We have developed a benchmarking methodology, defining a set of metrics to capture the coverage and efficiency of the vector usage i n applications: average vector length, instruction mix, and arithmetic floating point operations per cycle.
All the software development has been focused on emulated environments, different vendor RISC-V platforms and the FPGA RISC-V based boards. The LLVM compiler infrastructure is used to generate code for the RISC-V vector extension and systolic custom instructions. The offload mode will be supported with the OpenMP "target spread" construct, which is currently being validated on a multiple GPU system. On the OS, we have defined the boot components and packages to be installed. We have selected Fedora as the base distribution and we have implemented an early networking mechanism based on tun-on-mmap. We have also built and run OS base container images under Debian and Fedora.
FPGA-based Emulated Platform: a) all the different MEEP Shell IP components have been developed and demonstrated in working demo designs, which validates the chosen roadmap for each of them, leaving for the second half of the project to fine-tune, and finalizing the full integration of them into the MEEP Shell concept. Different approaches to a fully automated FPGA design generation process have been explored and implemented, paving the way to a strong open source FPGA flow that can get reflected in an effortless way to use a CI/CD flow or the creation of new interesting FPGA tools that can be useful for the community. b) regarding the implementation of an emulated accelerator, two simplified versions of different ACME components have been already ported to the platform: 1) the VAS Tile core, and 2) the VAS Tile (a multi core system with 4 cores). First experiments have been done involving only one FPGA, and following the track of booting the OS capabilities.

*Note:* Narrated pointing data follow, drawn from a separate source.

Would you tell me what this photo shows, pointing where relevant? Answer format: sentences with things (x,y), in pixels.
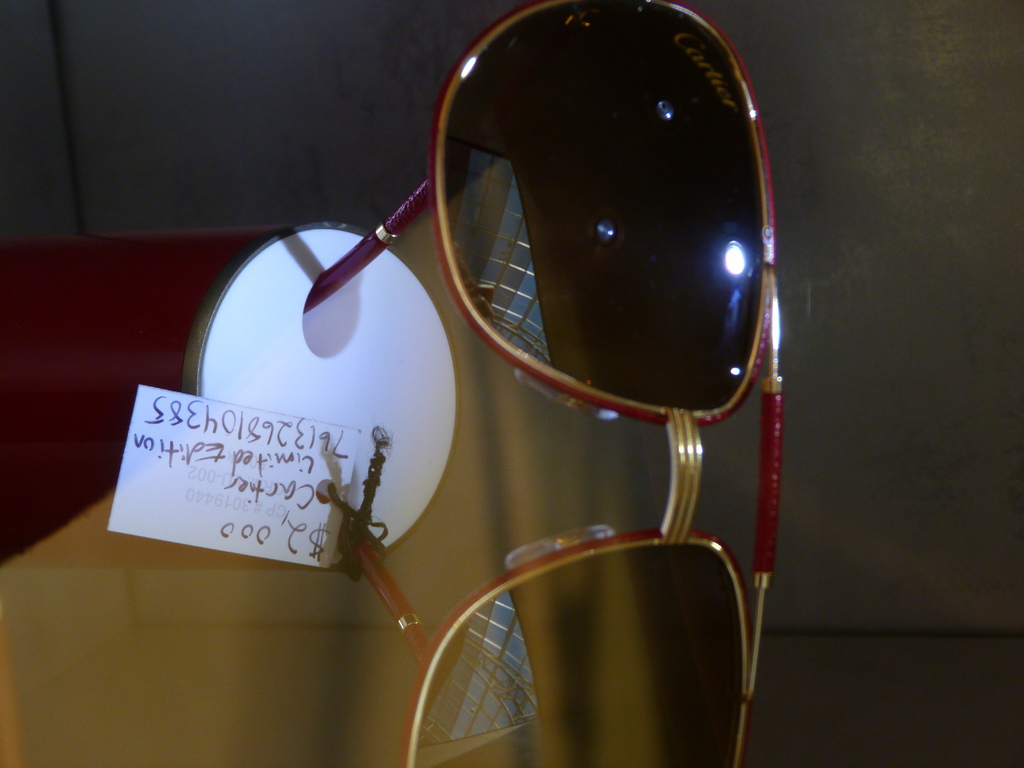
In this image I can see goggles (672,514) which are black, maroon and gold in color. I can see they are attached to the white colored object (409,343) and a white colored paper (274,452) with few words (249,455) written on it. I can see the blurry background (473,498).
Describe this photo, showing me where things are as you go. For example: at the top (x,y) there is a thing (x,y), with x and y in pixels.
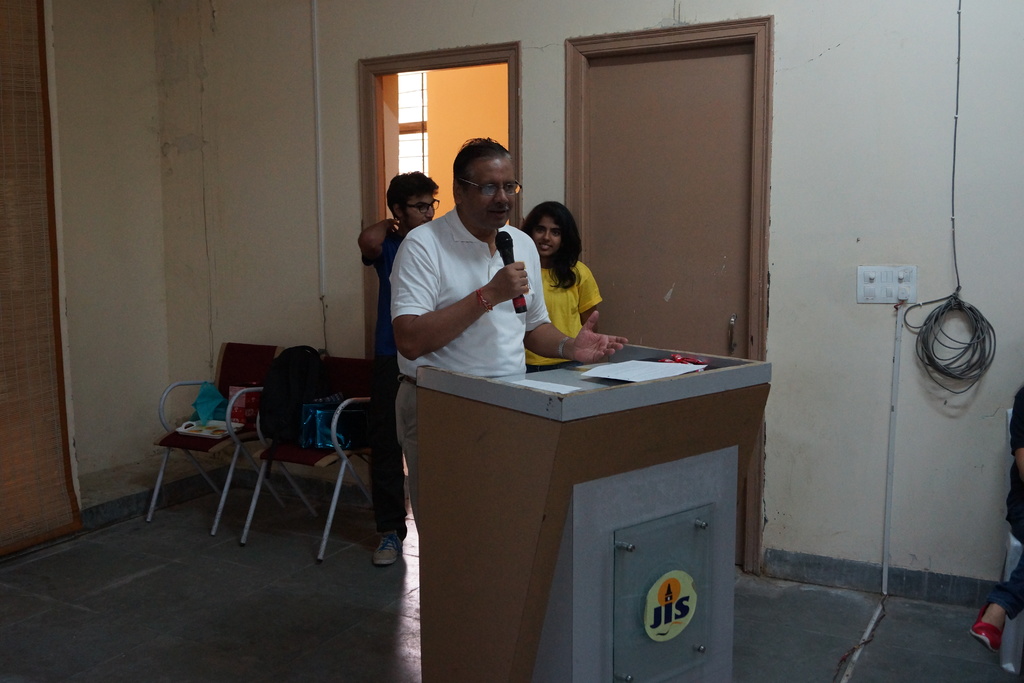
There is a man (449,225) standing in the centre of the image (488,322). He is speaking at a podium (575,430) holding the mic (510,252). He wears white T shirt (434,275) and has spectacles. There is a girl (560,229) behind him wearing yellow T shirt (568,300). Beside her a boy (430,197) is in blue T shirt (384,249) and denim pant (378,412) wearing casual shoes (386,538). There are two chairs (354,456) beside the boy (394,240). There is a bag (317,396) in a chair (338,403). There is a door (620,129) closed.
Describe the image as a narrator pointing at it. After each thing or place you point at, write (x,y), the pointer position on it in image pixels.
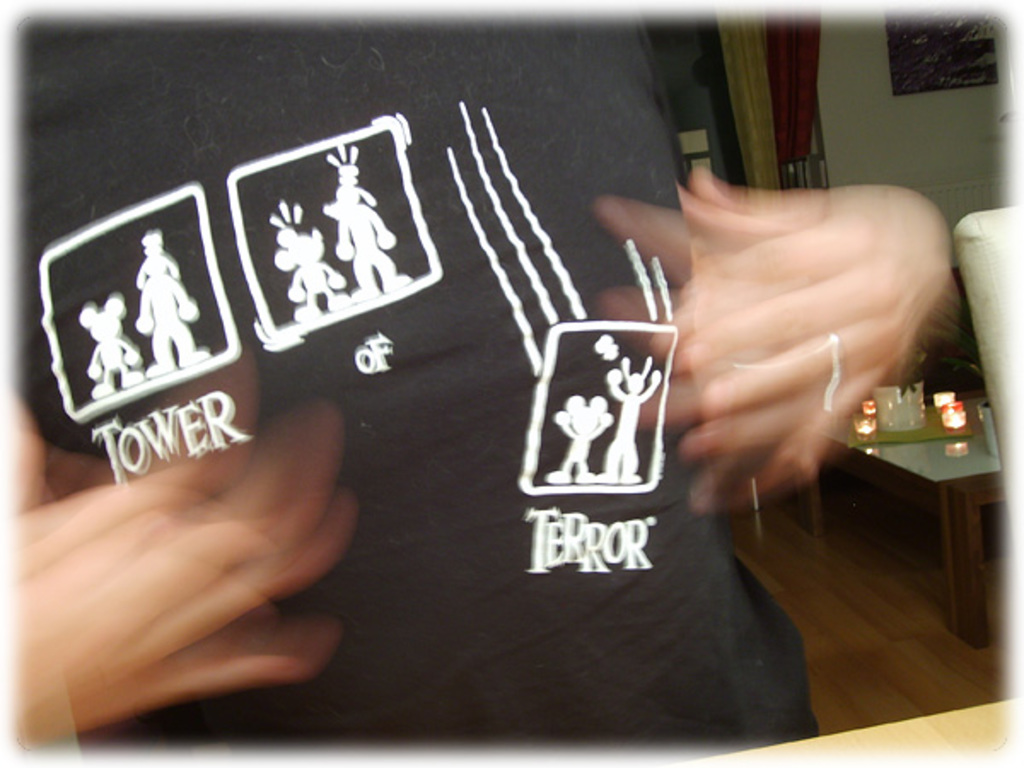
Here is a person (565,625) standing. This is a black T-shirt (468,519). This looks like a table (927,445) with few objects (874,428) on it. I think this is a frame (912,78) attached to the wall (827,136).
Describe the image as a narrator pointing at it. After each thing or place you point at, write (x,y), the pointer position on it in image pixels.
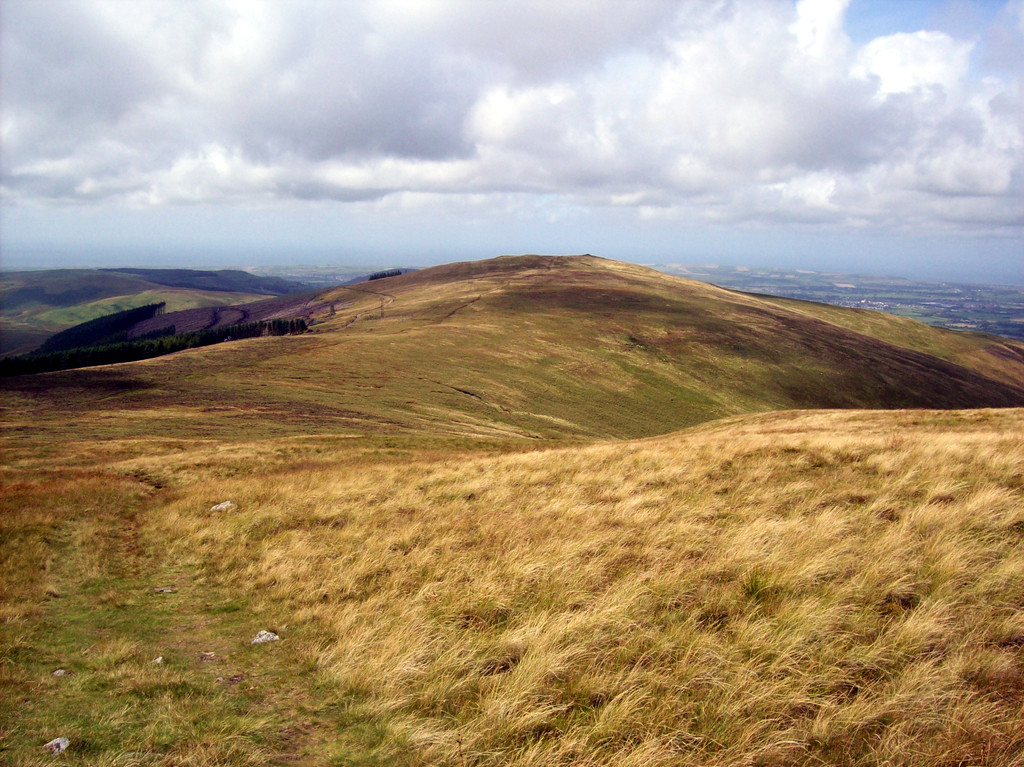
This is an outside view. At the bottom of the image (372,709) I can see the grass (593,700) on the ground (567,700). There are some hills (78,289). At the top of the image (394,103) I can see the sky (749,67) and clouds (309,116).
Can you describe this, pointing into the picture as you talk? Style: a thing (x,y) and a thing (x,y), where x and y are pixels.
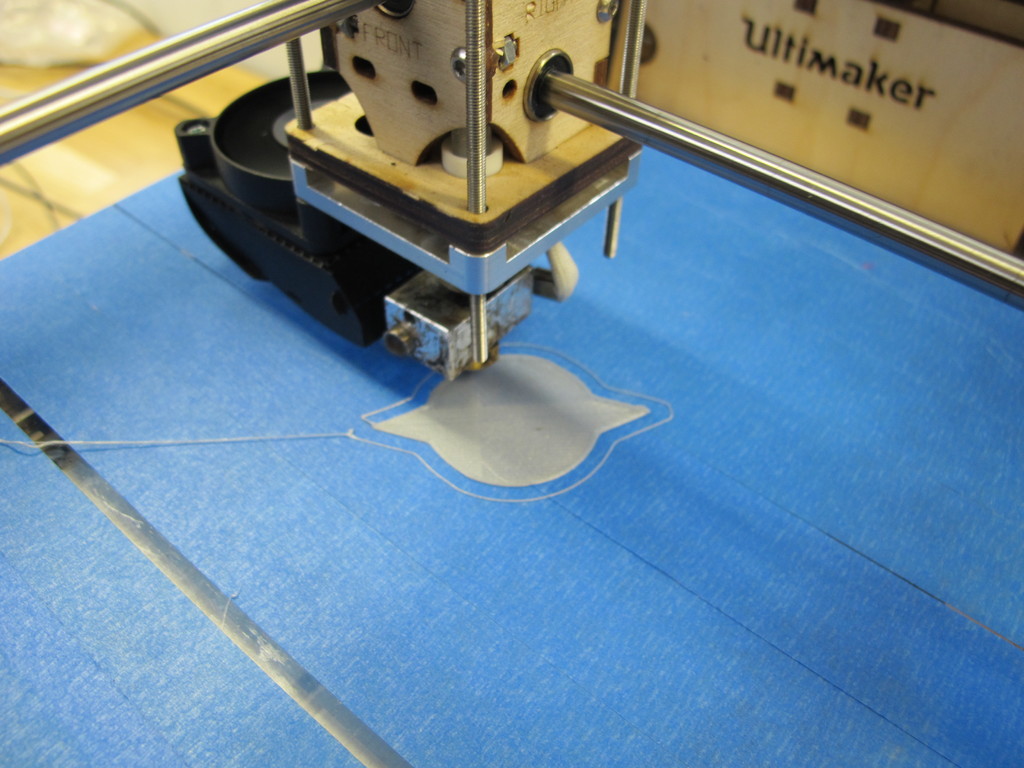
In this picture there is a machine (547,163). At the bottom (914,545) it looks like a sheet (392,688). At the back (1008,19) there is a box (862,28) and there is text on the box (936,108) and there are wires (11,181).
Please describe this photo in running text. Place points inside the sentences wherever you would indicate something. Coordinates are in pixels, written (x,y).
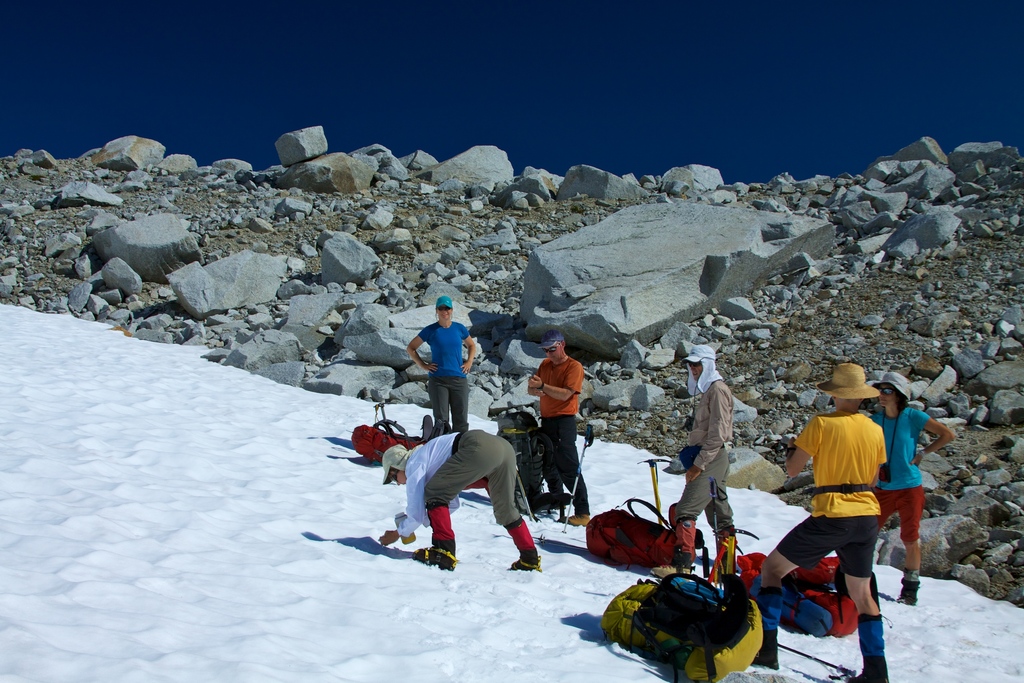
In the center of the image (440,448) we can see the bags (595,525), sticks (707,558) and some persons (456,468), wearing hats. At the bottom of the image (259,509) we can see the snow (270,418). In the background of the image (491,221) we can see the rocks (562,275). At the top of the image (563,35) we can see the sky (604,65).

MEEP targeted Accelerator: From the targeted accelerator design, a first version of the VAS Tile core component has been released, which integrates a scalar core connected to a VPU through an OVI interface. In parallel to this, and moving towards having a matrix of VAS Tiles in the near future, there is progress on the integration of a many-core system with a shared L2 data cache in place, by using the same core as the one used in the VAS Tile core.